2. The municipality of Feričanci remains in the Požega-Slavonia County.

=== Podgorač ===
The advisory referendum is being called in order to obtain the opinion of the residents of the municipality of Podgorač on the initiative of the citizens of the municipality of Podgorač to separate the municipality of Podgorač from the Požega-Slavonia County and annex it to the Osijek-Baranja County. The proposals for the regional affiliation of the municipality of Podgorač are:

1. The municipality of Podgorač is separated from the Požega-Slavonia County and annexed to the Osijek-Baranja County;

2. The municipality of Podgorač remains in Požega-Slavonia County County.

== Results ==

| Question | Change |  | Stay |  | Invalid/ blank | Total votes | Registered voters | Turnout | Outcome |
| Votes | % | Votes | % |
| Island of Pag | 1,730 | 61.54 | 1,081 | 38.46 | 385 | 3,196 | 6,772 | 47.19 | Rejected |
| Zagreb County | 80,152 | 48.66 | 84,571 | 51.34 | 2,524 | 167,247 | 884,644 | 18.91 | Rejected |
| Novska | 1,268 | 32.12 | 2,680 | 67.88 | 45 | 3,993 | 13,302 | 30.02 | Rejected |
| Ivanić-Grad | 5,585 | 95.90 | 239 | 4.10 | 24 | 5,848 | 11,459 | 51.03 | Approved |
| Kloštar Ivanić | 2,207 | 94.60 | 126 | 5.40 | 12 | 2,345 | 4,304 | 54.48 | Approved |
| Križ | 3,396 | 92.76 | 265 | 7.24 | 35 | 3,696 | 6,307 | 58.60 | Approved |
| Našice | 7,603 | 98.40 | 124 | 1.60 | 21 | 7,748 | 12,492 | 62.02 | Approved |
| Đurđenovac | 4,124 | 98.07 | 81 | 1.93 | 14 | 4,219 | 6,677 | 63.19 | Approved |
| Feričanci | 2,231 | 97.42 | 59 | 2.58 | 10 | 2,300 | 3,584 | 64.17 | Approved |
| Podgorač | 1,701 | 97.31 | 47 | 2.69 | 9 | 1,757 | 2,672 | 65.76 | Approved |
Source: State Election Commission

== Aftermath ==
Našice, Đurđenovac, Feričanci and Podgorač voted to leave the Požega-Slavonia County and join the Osijek-Baranja County.

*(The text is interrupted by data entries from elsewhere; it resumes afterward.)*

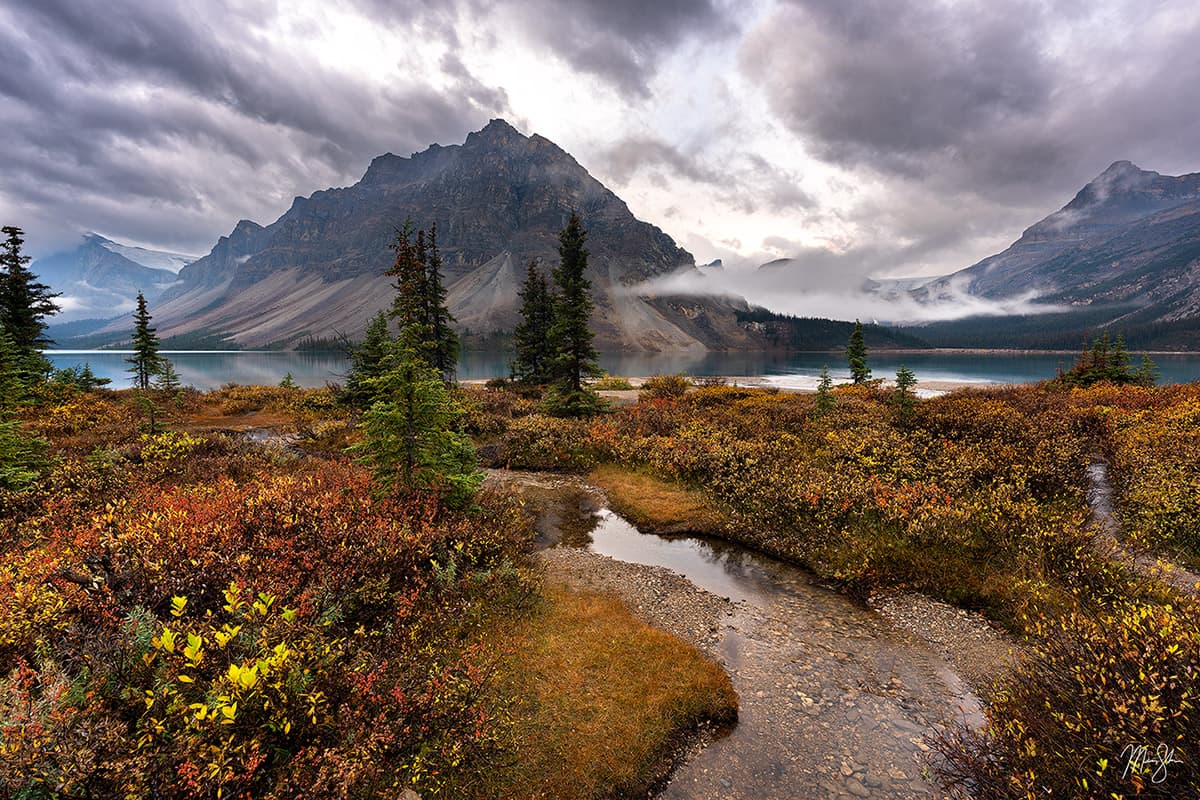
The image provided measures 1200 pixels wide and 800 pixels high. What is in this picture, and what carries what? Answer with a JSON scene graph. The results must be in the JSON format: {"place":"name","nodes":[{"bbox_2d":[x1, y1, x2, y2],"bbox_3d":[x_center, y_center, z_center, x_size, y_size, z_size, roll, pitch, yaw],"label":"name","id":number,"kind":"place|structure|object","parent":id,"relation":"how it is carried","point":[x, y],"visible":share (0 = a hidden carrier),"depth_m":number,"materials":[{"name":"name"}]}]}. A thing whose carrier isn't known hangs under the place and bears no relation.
{"place":"outdoors","nodes":[
{"label":"outdoors","id":0,"kind":"place"},
{"bbox_2d":[35,230,196,329],"label":"mountain","id":1,"kind":"structure","parent":0,"point":[104,243],"materials":[{"name":"blue stone"}]},
{"bbox_2d":[0,0,504,251],"label":"cloud","id":2,"kind":"structure","parent":0,"point":[22,89],"materials":[{"name":"grey"}]},
{"bbox_2d":[135,117,767,353],"label":"mountain","id":3,"kind":"structure","parent":0,"point":[646,248],"materials":[{"name":"stone"}]},
{"bbox_2d":[0,0,1199,289],"label":"sky","id":4,"kind":"structure","parent":0,"point":[250,208],"materials":[{"name":"grey"}]},
{"bbox_2d":[0,368,1199,799],"label":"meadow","id":5,"kind":"structure","parent":0,"point":[177,427],"materials":[{"name":"orange plant"}]},
{"bbox_2d":[0,328,50,492],"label":"spruce tree","id":6,"kind":"object","parent":5,"relation":"on","point":[22,474],"visible":0.99,"depth_m":9.20,"materials":[{"name":"green plant"}]},
{"bbox_2d":[0,225,57,392],"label":"conifer tree","id":7,"kind":"object","parent":5,"relation":"on","point":[10,232],"visible":0.91,"depth_m":21.56,"materials":[{"name":"plant"}]},
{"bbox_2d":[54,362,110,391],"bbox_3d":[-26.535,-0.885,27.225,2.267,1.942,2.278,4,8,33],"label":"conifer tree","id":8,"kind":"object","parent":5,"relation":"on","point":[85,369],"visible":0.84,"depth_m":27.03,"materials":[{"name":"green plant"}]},
{"bbox_2d":[126,291,162,390],"bbox_3d":[-26.160,-3.179,30.572,2.077,6.028,2.005,6,9,44],"label":"conifer tree","id":9,"kind":"object","parent":5,"relation":"on","point":[142,318],"visible":0.97,"depth_m":30.31,"materials":[{"name":"green plant"}]},
{"bbox_2d":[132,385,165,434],"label":"small conifer","id":10,"kind":"object","parent":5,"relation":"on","point":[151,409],"visible":0.92,"depth_m":16.38,"materials":[{"name":"plant"}]},
{"bbox_2d":[154,357,182,396],"bbox_3d":[-21.503,-0.874,26.480,1.447,2.497,1.413,5,8,35],"label":"conifer tree","id":11,"kind":"object","parent":5,"relation":"on","point":[167,381],"visible":0.9,"depth_m":26.32,"materials":[{"name":"plant"}]},
{"bbox_2d":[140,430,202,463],"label":"shrub","id":12,"kind":"object","parent":5,"relation":"on","point":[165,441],"visible":0.63,"depth_m":11.96,"materials":[{"name":"plant"}]},
{"bbox_2d":[137,583,312,767],"bbox_3d":[-2.374,1.838,3.391,1.297,1.090,1.365,0,6,1],"label":"shrub","id":13,"kind":"object","parent":5,"relation":"on","point":[179,600],"visible":0.84,"depth_m":3.29,"materials":[{"name":"plant"}]},
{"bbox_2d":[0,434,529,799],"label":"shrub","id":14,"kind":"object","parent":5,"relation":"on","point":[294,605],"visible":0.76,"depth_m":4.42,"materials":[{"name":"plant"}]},
{"bbox_2d":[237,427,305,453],"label":"puddle","id":15,"kind":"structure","parent":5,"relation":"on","point":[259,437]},
{"bbox_2d":[278,371,296,389],"bbox_3d":[-18.025,-0.803,30.707,1.244,1.619,1.219,5,8,40],"label":"small tree","id":16,"kind":"object","parent":5,"relation":"on","point":[287,379],"visible":0.82,"depth_m":30.61,"materials":[{"name":"plant"}]},
{"bbox_2d":[344,311,393,408],"bbox_3d":[-8.968,-1.366,21.318,2.565,4.447,2.558,5,8,39],"label":"conifer tree","id":17,"kind":"object","parent":5,"relation":"on","point":[376,341],"visible":0.66,"depth_m":20.86,"materials":[{"name":"green plant"}]},
{"bbox_2d":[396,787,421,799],"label":"rock","id":18,"kind":"object","parent":5,"relation":"on","point":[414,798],"visible":1,"depth_m":3.16,"materials":[{"name":"grey stone"}]},
{"bbox_2d":[351,331,482,511],"bbox_3d":[-2.883,0.436,8.322,2.069,3.369,2.051,6,9,44],"label":"spruce tree","id":19,"kind":"object","parent":5,"relation":"on","point":[398,444],"visible":0.87,"depth_m":8.06,"materials":[{"name":"green plant"}]},
{"bbox_2d":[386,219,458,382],"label":"conifer tree","id":20,"kind":"object","parent":5,"relation":"on","point":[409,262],"visible":0.72,"depth_m":23.61,"materials":[{"name":"green plant"}]},
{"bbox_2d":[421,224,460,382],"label":"tree","id":21,"kind":"object","parent":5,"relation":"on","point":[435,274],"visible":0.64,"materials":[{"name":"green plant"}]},
{"bbox_2d":[513,259,557,386],"bbox_3d":[-3.883,-4.509,32.753,3.435,8.190,3.475,6,9,43],"label":"conifer tree","id":22,"kind":"object","parent":5,"relation":"on","point":[529,299],"visible":0.86,"depth_m":32.17,"materials":[{"name":"plant"}]},
{"bbox_2d":[543,211,607,417],"bbox_3d":[-1.217,-3.556,22.890,3.138,8.958,3.128,6,9,43],"label":"conifer tree","id":23,"kind":"object","parent":5,"relation":"on","point":[574,264],"visible":0.98,"depth_m":22.49,"materials":[{"name":"plant"}]},
{"bbox_2d":[471,578,739,799],"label":"grass patch","id":24,"kind":"object","parent":5,"relation":"on","point":[644,656],"visible":0.61,"depth_m":4.82,"materials":[{"name":"orange plant"}]},
{"bbox_2d":[587,464,723,533],"bbox_3d":[1.298,2.146,12.153,3.717,0.380,4.424,0,6,1],"label":"grass patch","id":25,"kind":"object","parent":5,"relation":"on","point":[637,493],"visible":0.63,"depth_m":11.39,"materials":[{"name":"orange plant"}]},
{"bbox_2d":[641,374,689,399],"bbox_3d":[3.700,-0.577,30.457,3.117,1.612,3.028,6,9,44],"label":"shrub","id":26,"kind":"object","parent":5,"relation":"on","point":[656,390],"visible":0.85,"depth_m":29.80,"materials":[{"name":"plant"}]},
{"bbox_2d":[815,365,834,413],"bbox_3d":[8.257,-0.218,19.658,0.986,2.121,0.988,6,8,42],"label":"small conifer","id":27,"kind":"object","parent":5,"relation":"on","point":[820,388],"visible":0.9,"depth_m":19.58,"materials":[{"name":"plant"}]},
{"bbox_2d":[846,320,871,384],"bbox_3d":[16.094,-2.737,33.460,1.869,4.575,1.908,-2,7,-22],"label":"conifer tree","id":28,"kind":"object","parent":5,"relation":"on","point":[853,339],"visible":0.93,"depth_m":33.18,"materials":[{"name":"plant"}]},
{"bbox_2d":[533,377,1197,613],"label":"shrub thicket","id":29,"kind":"object","parent":5,"relation":"on","point":[949,402],"visible":0.69,"depth_m":11.15,"materials":[{"name":"plant"}]},
{"bbox_2d":[892,366,918,413],"bbox_3d":[10.888,-0.165,19.167,1.148,2.076,1.146,6,9,43],"label":"conifer tree","id":30,"kind":"object","parent":5,"relation":"on","point":[905,374],"visible":0.91,"depth_m":19.04,"materials":[{"name":"plant"}]},
{"bbox_2d":[935,587,1199,799],"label":"shrub","id":31,"kind":"object","parent":5,"relation":"on","point":[1104,714],"visible":0.91,"depth_m":3.58,"materials":[{"name":"plant"}]},
{"bbox_2d":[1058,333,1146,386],"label":"conifer tree","id":32,"kind":"object","parent":5,"relation":"on","point":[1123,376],"visible":0.81,"depth_m":29.62,"materials":[{"name":"plant"}]},
{"bbox_2d":[1135,353,1159,387],"bbox_3d":[30.203,-1.274,29.647,1.486,2.722,1.483,6,8,42],"label":"conifer tree","id":33,"kind":"object","parent":5,"relation":"on","point":[1151,379],"visible":0.65,"depth_m":29.48,"materials":[{"name":"plant"}]},
{"bbox_2d":[30,347,1199,392],"label":"lake","id":34,"kind":"structure","parent":0,"point":[78,358],"materials":[{"name":"blue liquid"}]},
{"bbox_2d":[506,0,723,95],"label":"dark cloud","id":35,"kind":"structure","parent":0,"point":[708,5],"materials":[{"name":"grey"}]},
{"bbox_2d":[464,374,1004,398],"label":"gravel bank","id":36,"kind":"structure","parent":0,"point":[931,393],"materials":[{"name":"beige gravel"}]},
{"bbox_2d":[479,469,1001,799],"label":"stream","id":37,"kind":"structure","parent":0,"point":[649,535],"materials":[{"name":"liquid"}]},
{"bbox_2d":[535,543,737,649],"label":"gravel bar","id":38,"kind":"object","parent":37,"relation":"in","point":[661,584],"visible":0.51,"depth_m":7.33,"materials":[{"name":"grey gravel"}]},
{"bbox_2d":[862,588,1020,690],"bbox_3d":[4.130,2.834,5.867,1.551,0.451,2.063,0,6,1],"label":"gravel bank","id":39,"kind":"structure","parent":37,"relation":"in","point":[924,623],"depth_m":6.12,"materials":[{"name":"grey gravel"}]},
{"bbox_2d":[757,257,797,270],"label":"distant mountain","id":40,"kind":"structure","parent":0,"point":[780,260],"materials":[{"name":"grey"}]},
{"bbox_2d":[615,253,1055,325],"label":"cloud","id":41,"kind":"structure","parent":0,"point":[952,313],"materials":[{"name":"white"}]},
{"bbox_2d":[730,304,1199,352],"label":"forested hill","id":42,"kind":"structure","parent":0,"point":[764,318],"materials":[{"name":"green plant"}]},
{"bbox_2d":[742,0,1199,213],"label":"cloud","id":43,"kind":"structure","parent":0,"point":[860,138],"materials":[{"name":"grey"}]},
{"bbox_2d":[917,161,1199,338],"label":"mountain","id":44,"kind":"structure","parent":0,"point":[1198,243],"materials":[{"name":"stone"}]},
{"bbox_2d":[1085,459,1199,593],"label":"path","id":45,"kind":"structure","parent":0,"point":[1097,472],"materials":[{"name":"grey"}]},
{"bbox_2d":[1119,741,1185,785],"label":"signature","id":46,"kind":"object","parent":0,"point":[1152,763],"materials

Ivanić-Grad, Kloštar Ivanić and Križ voted to leave the Sisak-Moslavina County and join the Zagreb County.

Referendums in Novska, Zagreb County and Island of Pag failed due the low turnout.

In 1997 Croatian Parliament change the Law on the City of Zagreb and declared it a unique territorial administrative and self-governing unit with the status of a county outside of Zagreb County.

Also in 1997 municipalities of Island of Pag were split so Novalja stayed in Lika-Senj County while Pag joined Zadar County.